Plant operations were originally expected by the end of 2018 but after problems arose with the high-level waste and pretreatment facilities, the project shifted focus to DFLAW configurations instead. This now includes the Dec. 31, 2023, deadline for treating LAW, and a Dec. 31, 2033, deadline for treating high-level waste.
Goals for the remainder of 2019 include delivering all DFLAW major equipment and bulk materials, completing the startup of the analytical laboratory and installing equipment necessary for the final support structure, the effluent management facility, or EMF.
There are 20 support facilities that make up the Balance of Facilities, or BOF, on the campus, with 14 dedicated to low-activity waste and the remaining six to be built in future phases to treat high-level waste. The EMF is part of the DFLAW process, receiving secondary liquids generated from the LAW facility to be treated and transferred to the liquid effluent retention facility, which sends back any remaining concentrate to go through vitrification.
Bechtel is planning to simulate a loss of power during a test planned in fall 2020 to ensure the facility’s melters would remain functional despite a blackout. Bechtel leadership calls this a “crucial” test toward moving into the operation phase for the LAW facility. The melters are considered the heart of the vitrification process since they heat the waste and chemicals so they may be turned into glass form.
The loss-of-power test is one of many processes described as “methodical,” encompassing a series of reviews paired with rigorous documentation.
“As we meet different milestones, we can do the next set that we haven’t done before,” said George Rangel senior communications specialist at the vit plant.
Rangel said as crews prepare to hand over any facilities from startup testing to the commissioning phase, “workers are hands on to develop processes and procedures that will govern their work.”
As the procedures roll along, the plant’s workforce needs also shift.
Right now, about 2,600 people work at the site, but eventually that number is expected to fall to 1,500 to 1,800.
“Once we start operations, there will be a steady workforce for DFLAW,” West said. “It will be smaller than what was required to build it, but there will still be a steady workforce.” This includes transitions from construction workers to chemists, who will be needed on the commissioning team. Some of these chemists currently are working inside a lab at Columbia Basin College to ensure workers train on the same equipment they will eventually use in the analytical laboratory.
“In the next one to two months, some of those workers will begin working out of the lab for the first time,” West said.
Startup and testing also recently got underway for four utility buildings that are part of the support infrastructure that make up the BOF on the vit plant site, containing 56 systems. The utility buildings include the anhydrous ammonia facility, former glass storage facility, chiller compressor building and steam plant building. All are scheduled to complete the startup phase within 2019. Bechtel promotes that once complete, the BOF will have a chilled water system that could cool 23,500 houses, a fuel oil storage that could fill the gas tanks of 11,500 cars and a compressed air system that could fill the Goodyear blimp in three minutes. About half of the BOF systems are in the commissioning phase, another 24 are in the startup phase and the final five are preparing to be turned over from construction to startup.

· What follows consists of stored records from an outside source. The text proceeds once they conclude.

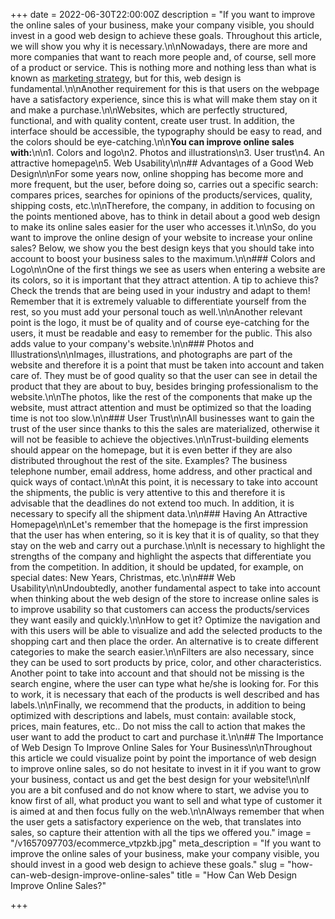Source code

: +++
date = 2022-06-30T22:00:00Z
description = "If you want to improve the online sales of your business, make your company visible, you should invest in a good web design to achieve these goals. Throughout this article, we will show you why it is necessary.\n\nNowadays, there are more and more companies that want to reach more people and, of course, sell more of a product or service. This is nothing more and nothing less than what is known as [marketing strategy](https://aplazame.com/blog/estrategias-marketing/), but for this, web design is fundamental.\n\nAnother requirement for this is that users on the webpage have a satisfactory experience, since this is what will make them stay on it and make a purchase.\n\nWebsites, which are perfectly structured, functional, and with quality content, create user trust. In addition, the interface should be accessible, the typography should be easy to read, and the colors should be eye-catching.\n\n**You can improve online sales with:**\n\n1. Colors and logo\n2. Photos and illustrations\n3. User trust\n4. An attractive homepage\n5. Web Usability\n\n## Advantages of a Good Web Design\n\nFor some years now, online shopping has become more and more frequent, but the user, before doing so, carries out a specific search: compares prices, searches for opinions of the products/services, quality, shipping costs, etc.\n\nTherefore, the company, in addition to focusing on the points mentioned above, has to think in detail about a good web design to make its online sales easier for the user who accesses it.\n\nSo, do you want to improve the online design of your website to increase your online sales? Below, we show you the best design keys that you should take into account to boost your business sales to the maximum.\n\n### Colors and Logo\n\nOne of the first things we see as users when entering a website are its colors, so it is important that they attract attention. A tip to achieve this? Check the trends that are being used in your industry and adapt to them! Remember that it is extremely valuable to differentiate yourself from the rest, so you must add your personal touch as well.\n\nAnother relevant point is the logo, it must be of quality and of course eye-catching for the users, it must be readable and easy to remember for the public. This also adds value to your company's website.\n\n### Photos and Illustrations\n\nImages, illustrations, and photographs are part of the website and therefore it is a point that must be taken into account and taken care of. They must be of good quality so that the user can see in detail the product that they are about to buy, besides bringing professionalism to the website.\n\nThe photos, like the rest of the components that make up the website, must attract attention and must be optimized so that the loading time is not too slow.\n\n### User Trust\n\nAll businesses want to gain the trust of the user since thanks to this the sales are materialized, otherwise it will not be feasible to achieve the objectives.\n\nTrust-building elements should appear on the homepage, but it is even better if they are also distributed throughout the rest of the site. Examples? The business telephone number, email address, home address, and other practical and quick ways of contact.\n\nAt this point, it is necessary to take into account the shipments, the public is very attentive to this and therefore it is advisable that the deadlines do not extend too much. In addition, it is necessary to specify all the shipment data.\n\n### Having An Attractive Homepage\n\nLet's remember that the homepage is the first impression that the user has when entering, so it is key that it is of quality, so that they stay on the web and carry out a purchase.\n\nIt is necessary to highlight the strengths of the company and highlight the aspects that differentiate you from the competition. In addition, it should be updated, for example, on special dates: New Years, Christmas, etc.\n\n### Web Usability\n\nUndoubtedly, another fundamental aspect to take into account when thinking about the web design of the store to increase online sales is to improve usability so that customers can access the products/services they want easily and quickly.\n\nHow to get it? Optimize the navigation and with this users will be able to visualize and add the selected products to the shopping cart and then place the order. An alternative is to create different categories to make the search easier.\n\nFilters are also necessary, since they can be used to sort products by price, color, and other characteristics. Another point to take into account and that should not be missing is the search engine, where the user can type what he/she is looking for. For this to work, it is necessary that each of the products is well described and has labels.\n\nFinally, we recommend that the products, in addition to being optimized with descriptions and labels, must contain: available stock, prices, main features, etc.. Do not miss the call to action that makes the user want to add the product to cart and purchase it.\n\n## The Importance of Web Design To Improve Online Sales for Your Business\n\nThroughout this article we could visualize point by point the importance of web design to improve online sales, so do not hesitate to invest in it if you want to grow your business, contact us and get the best design for your website!\n\nIf you are a bit confused and do not know where to start, we advise you to know first of all, what product you want to sell and what type of customer it is aimed at and then focus fully on the web.\n\nAlways remember that when the user gets a satisfactory experience on the web, that translates into sales, so capture their attention with all the tips we offered you."
image = "/v1657097703/ecommerce_vtpzkb.jpg"
meta_description = "If you want to improve the online sales of your business, make your company visible, you should invest in a good web design to achieve these goals."
slug = "how-can-web-design-improve-online-sales"
title = "How Can Web Design Improve Online Sales?"

+++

When complete, the “first-of-a-kind project” will cover 65 acres and include four nuclear facilities covering pretreatment, the analytical laboratory, LAW facility and high-level waste facility, besides other operations and maintenance buildings, utilities and office space.
The footprint of the plant itself is equivalent to the size of 1.5 football fields and 12 stories high. Bechtel describes the vit plant as a “feat of engineering and construction at an unprecedented level,” making it the “largest undertaking of its kind and one of the Department of Energy’s most technically challenging cleanup projects.”